And there is always the possibility both could be right. After all, three different men are known to wear the Superbarrio costume to march in demonstrations and wrestle symbols of evil and oppression wherever they are found.
On New Year's Day in San Cristobal, Marcos said, "This masked man may be called Marcos here and tomorrow be Pedro in (Las) Margaritas, or Josue in Ocosingo or Alfredo in Altamirano," naming other towns then held by rebels.
Ironically, Marcos claimed then that the ski mask, which has become his symbol, was meant to prevent the creation of personality cults among the guerrilla leaders, by making them indistinguishable from each other.
In lighter moods, he has offered other explanations for the mask, from:
"Those of us who are the most handsome have to protect ourselves," to:
"We started wearing them because it was cold."
Of course, not everyone is amused or intrigued by the mask.
"People hide their faces to commit crimes," said Gen. Miguel Angel Godinez, army commander of Mexico's southeastern region, where the rebellion took place.

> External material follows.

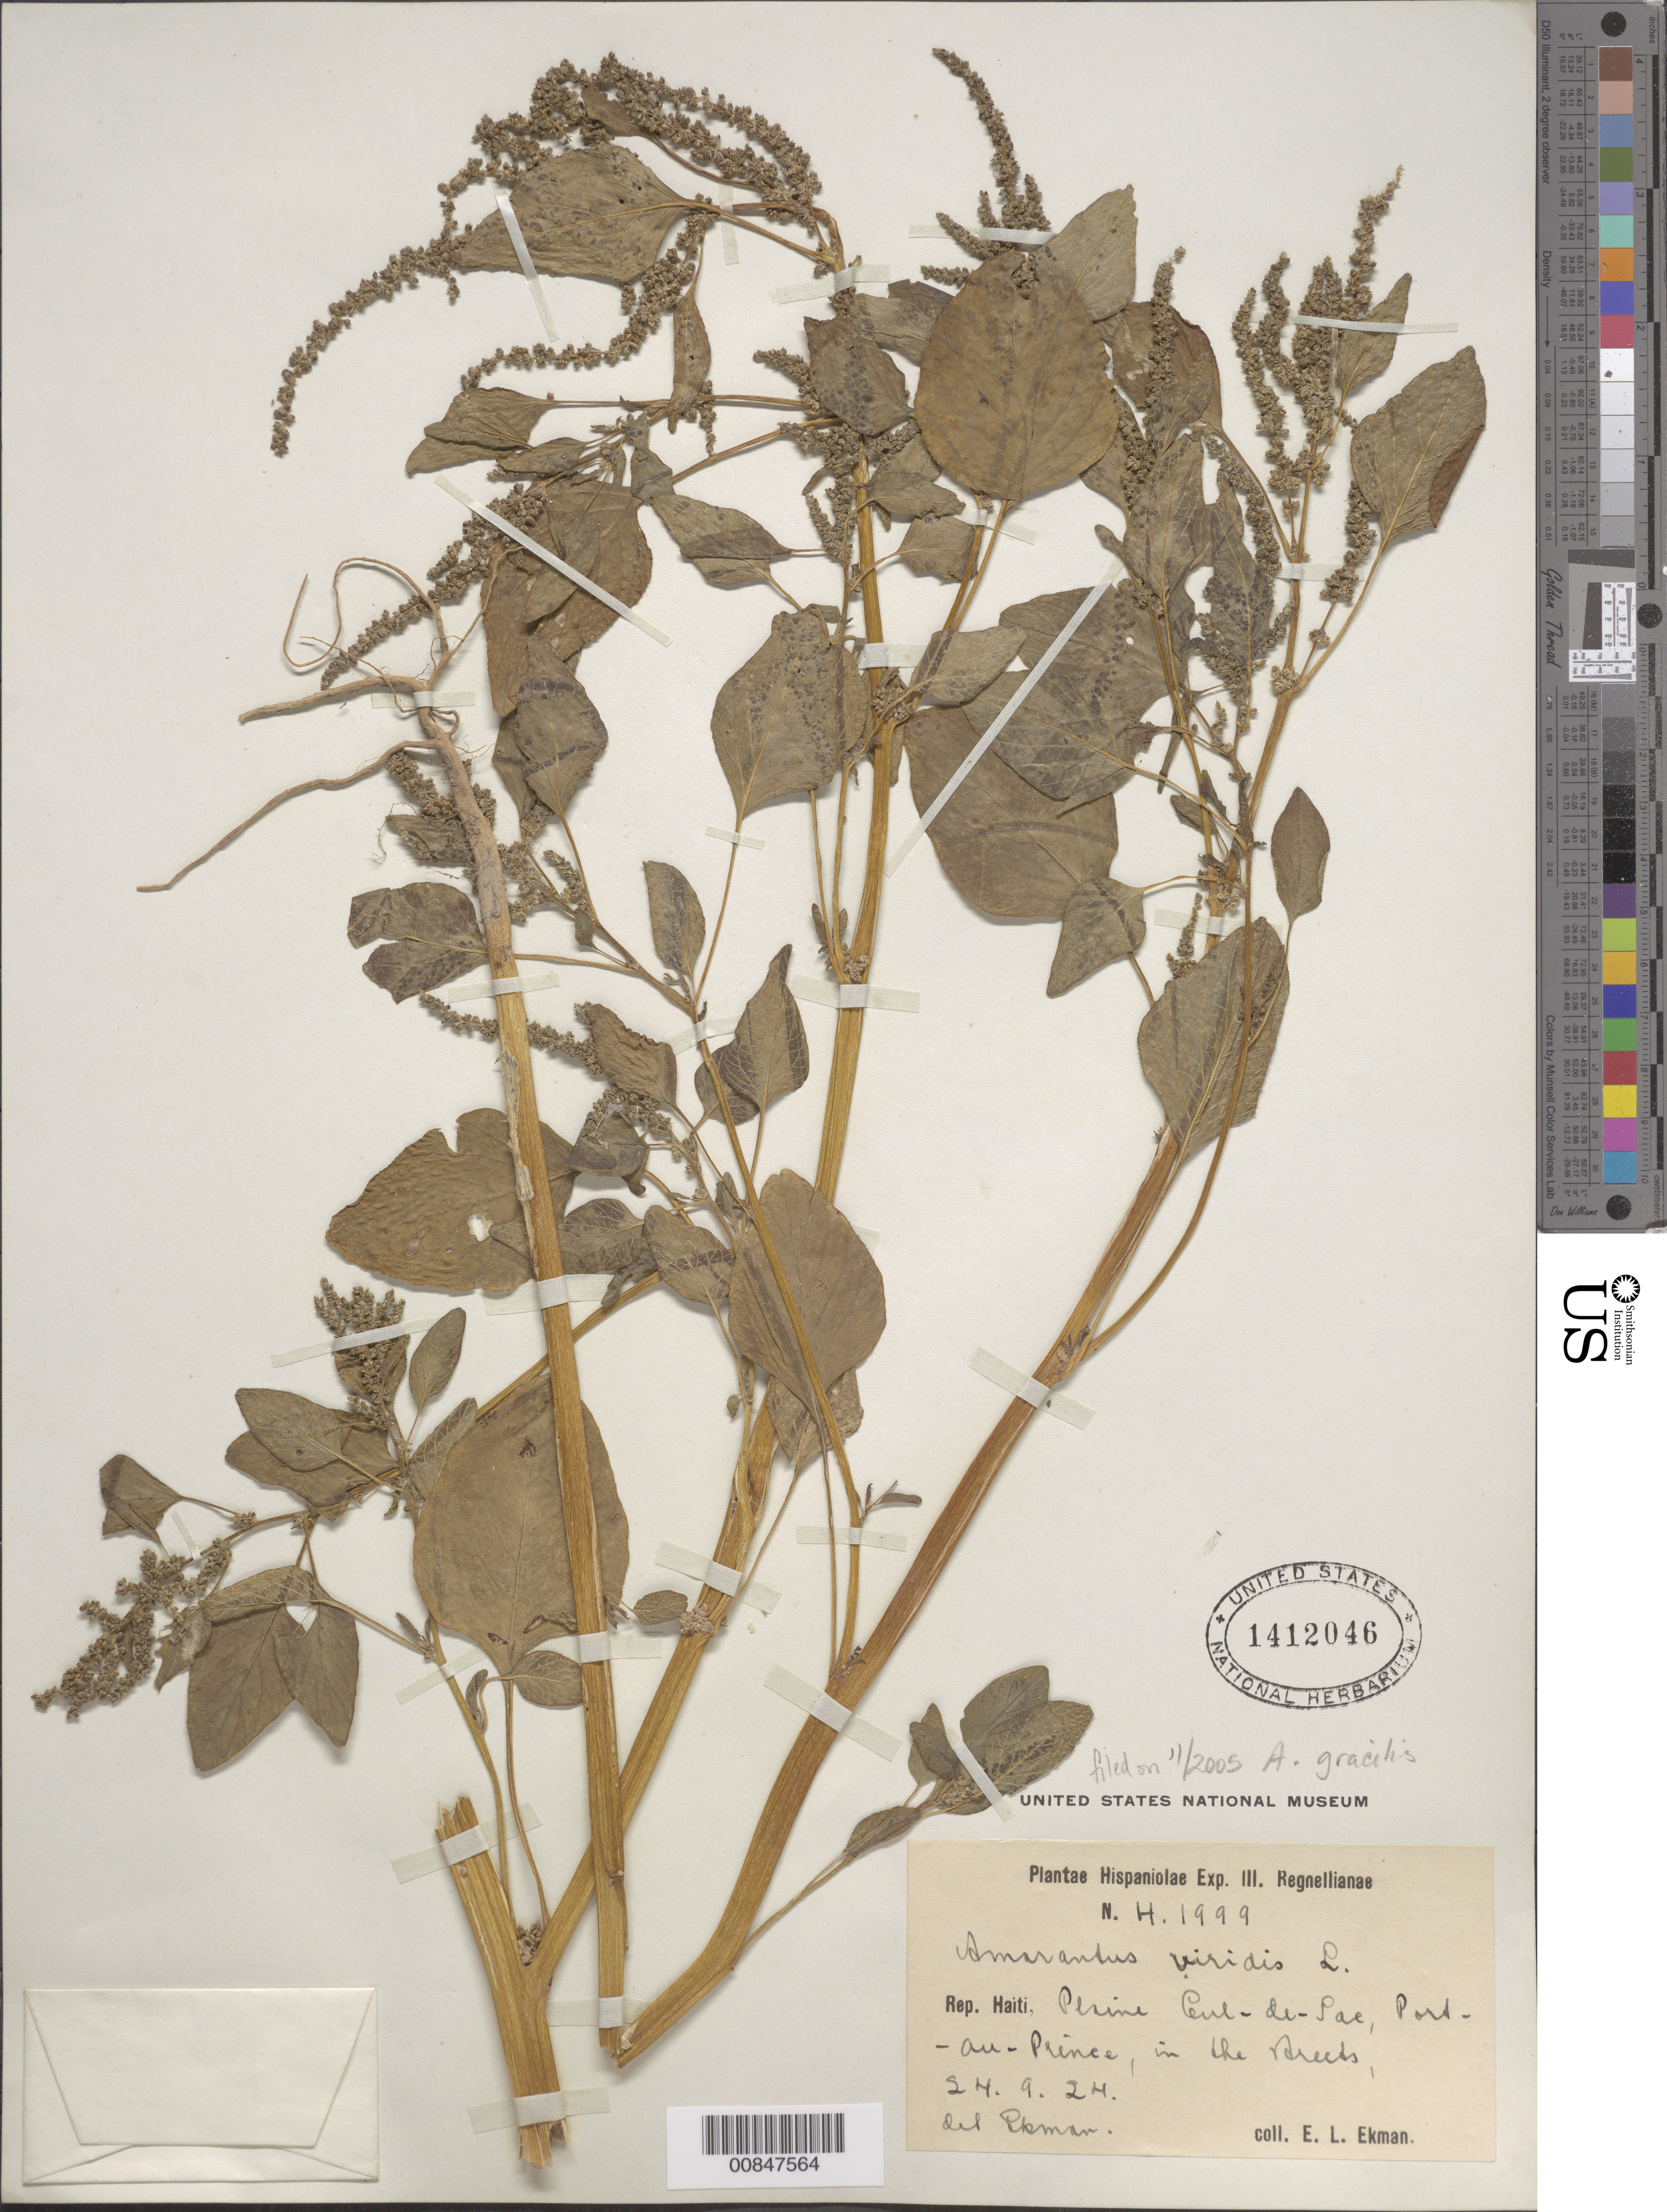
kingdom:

But for the public in general, the mask clearly adds to the Marcos mystique. As Nobel Literature laureate Octavio Paz wrote in "Labyrinth of Solitude," his study of the Mexican character, "The mask is the Mexican's true face."
If that is true, the growing popularity of Marcos-like ski masks could be an additional concern for an already worried government. At recent demonstrations in Mexico City, marchers have taken to wearing masks to symbolize their support for Marcos and the Zapatistas.
And the mystique of the mask seems to have taken over the man. Marcos described himself in a recent interview as "Just a ski mask with a prominent nose."